*** Opening Text under study ***

Stanton said Meta’s decision to walk away from the news media bargaining code will affect the “availability of fact-based and credible news content”.

“The government understands the importance of the issues and the potential damage that is being done, and we are encouraging a public policy response that ensures appropriate regulation is in place in Australia for the global tech players,” he said.

Stanton said the company was embracing AI and in September had produced more than 60 articles through an AI powered tool called 9Express. The articles were created by repurposing broadcast TV news segments as new content pieces for nine.com.au, he said.

The first question at the AGM was from a reformed gambler who lost $100,000 to gambling. He said gambling ads “were a major trigger that fuelled my gambling harm”. “Watching sports, something I once loved, has become painful with every ad break,” he said.

West said Nine followed the regulations that the Australian Communications and Media Authority put in place.

Gambling reform campaigner Tim Costello asked how Nine’s slogan– “Australia belongs at Nine” – sat with the fact that 72% of Australians want a total ban on gambling ads.

“And I note that you’ve said, ‘We’ll follow whatever ACMA does’,” Costello said. “But you have been doing more than that. You’ve been actively lobbying with free to air networks to actually defeat the recommended total gambling ad ban.”

West said that Nine has told the government if they were to lose the revenue from gambling advertising they would expect an offset.

*** Closing Text under study ***
*** Opening Dataset excerpt ***

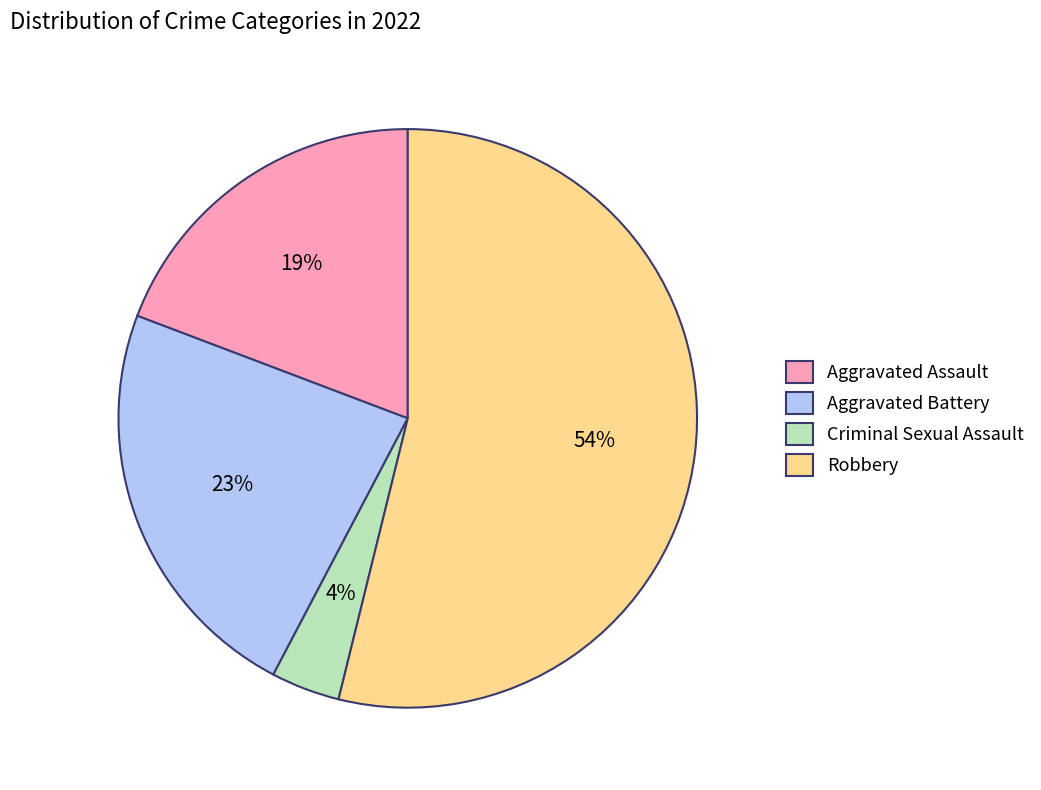

Rank the categories by value from lowest to highest.

Criminal Sexual Assault, Aggravated Assault, Aggravated Battery, Robbery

*** Closing Dataset excerpt ***

● Tasks to perform:
#1 According to the news excerpt, how many articles did the company produce in September with its AI-powered tool?
#2 Extract the passage of the news excerpt from "Gambling reform campaigner" to "on gambling ads.".
The material above comes from a separate source and is unrelated to the news excerpt.

● Solutions per task:
#1 More than 60 articles.

#2
Gambling reform campaigner Tim Costello asked how Nine’s slogan– “Australia belongs at Nine” – sat with the fact that 72% of Australians want a total ban on gambling ads.